Me declaro y reconozco entusiasta de los océanos, de los misterios, enigmas y grandezas que encierra la vida bajo las aguas. Las imágenes que -a menudo- ojeamos de organismos marinos, de extrema belleza, plétora de colores y formas, permiten que la contemplación de estos seres sea algo más que una observación cotidiana de instantes de biota acuática. Los enamorados de la fauna y flora, de esa riqueza vibrante que nos envuelve dentro de las aguas profundas de nuestras costas, transmiten por medio de imágenes que plasman embelesados, su pasión por la naturaleza y nos hacen compartir el embargo que produce la admiración de la riqueza, la biodiversidad que se divisa en aguas que surcan colosos…sí, algunos colosos.
Y es que los cetáceos, esos gigantes tiernos y seductores, han estado muy ligados a nuestras vidas. Cierto es que hoy son más conocidos y hasta respetados que otrora, cuando causaban pavor ante lo majestuoso de su talla y presencia. Sin embargo, no podemos olvidar que siempre, desde antaño… han estado ahí. Y desde tiempos pretéritos nos han acompañado en amigables excursiones náuticas -a bordo de goletas- recorriendo mares como el Mediterráneo, tan pausado; en nuestros viajes a ultramar, yendo allá, hacia América o buscando con vehemencia el misterioso Oriente. También en penosas aventuras de inmigración marcadas por facies amargadas y maletas añosas –que antes fueron lustrosas- para quedar posteriormente desvencijadas, aunque cargadas de sueños y recuerdos; en antiguas historias de piratas, de bucaneros altaneros, navegantes con desvelos que, refugiados de las tempestades en islas recónditas del Caribe húmedo, aprovecharon sus estancias en ensenadas para alojar sus naves al amparo de elevados y abruptos macizos montañosos y –entonces- en extrañas guaridas ocultar tesoros, aquellos que fueron expoliados en el curso de singladuras de aventuras. Sin olvidar que están en aguas plácidas rebosantes de corales y perlas a raudales; incluso inmersos en tenebrosas y peligrosas tormentas, bordeando con angustia y temor el Cabo de Hornos, junto a marineros rudos y tenaces, sí, lo han hecho… ellos nunca se han ido.

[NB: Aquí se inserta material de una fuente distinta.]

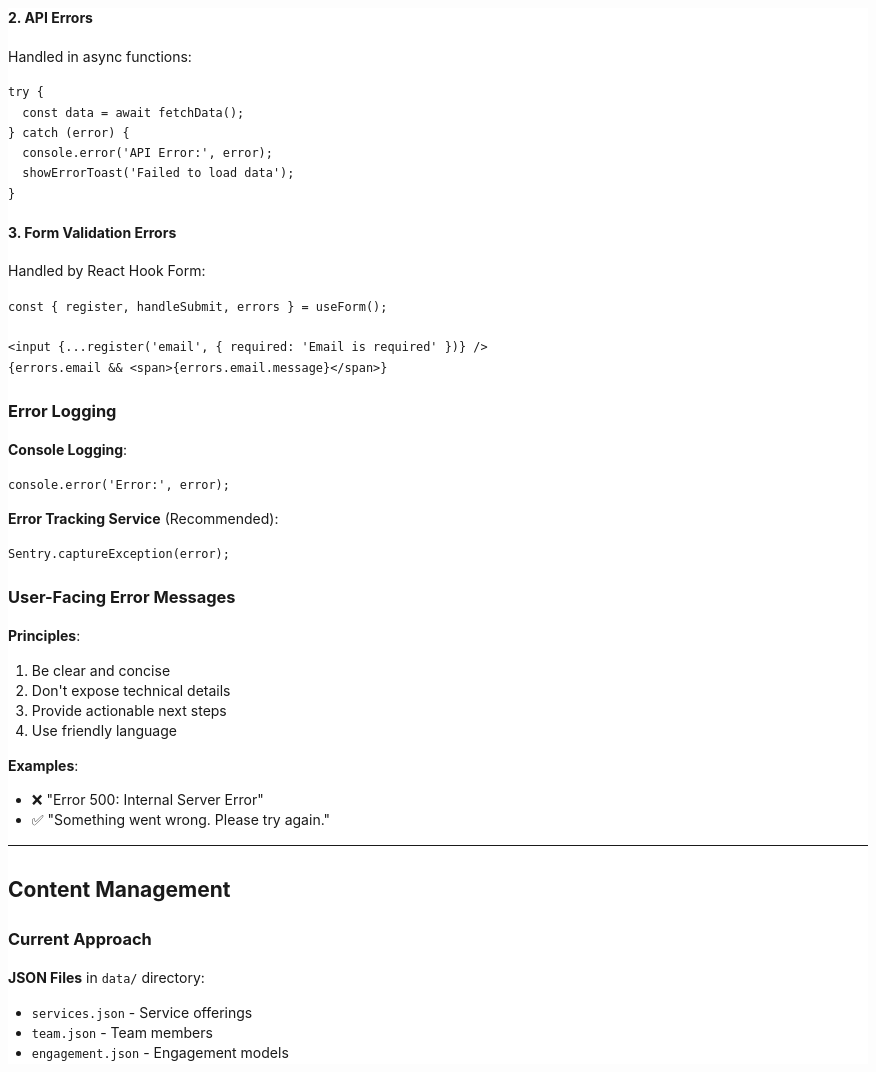 #### 2. API Errors

Handled in async functions:
```tsx
try {
  const data = await fetchData();
} catch (error) {
  console.error('API Error:', error);
  showErrorToast('Failed to load data');
}
```

#### 3. Form Validation Errors

Handled by React Hook Form:
```tsx
const { register, handleSubmit, errors } = useForm();

<input {...register('email', { required: 'Email is required' })} />
{errors.email && <span>{errors.email.message}</span>}
```

### Error Logging

**Console Logging**:
```tsx
console.error('Error:', error);
```

**Error Tracking Service** (Recommended):
```tsx
Sentry.captureException(error);
```

### User-Facing Error Messages

**Principles**:
1. Be clear and concise
2. Don't expose technical details
3. Provide actionable next steps
4. Use friendly language

**Examples**:
- ❌ "Error 500: Internal Server Error"
- ✅ "Something went wrong. Please try again."

---

## Content Management

### Current Approach

**JSON Files** in `data/` directory:
- `services.json` - Service offerings
- `team.json` - Team members
- `engagement.json` - Engagement models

Por eso, en este día otoñal, plácido y algo apagado, a la espera de la primavera siempre acogedora que nos despierte del letargo con brío ante un venidero estío, he querido mentarlos, en silencio, sin que se enteren, para rendirles un sentido homenaje, y lo he hecho recordándoles en sus piruetas, en sus saltos, en su hacerse notar, en su estética, cerca o muy lejos en lontananza, en su calma, también en sus travesuras, incluso en sus imposturas, en su mundo feliz e indiferente.
Y así, a nosotros, esas líneas contorneadas y perfectamente dibujadas de sus majestuosas aletas, en cada imagen, en cada fotografía que disfrutamos, se nos antojan timones de alegría que nos quieren llevar más allá del horizonte, hacia un mundo donde, por fin, logren vivir en armonía con el hombre, sí, para quedarse, para acompañarnos… para irse jamás.
Fátima Hernández, Conservadora de Biología Marina del Museo de Ciencias Naturales de Tenerife.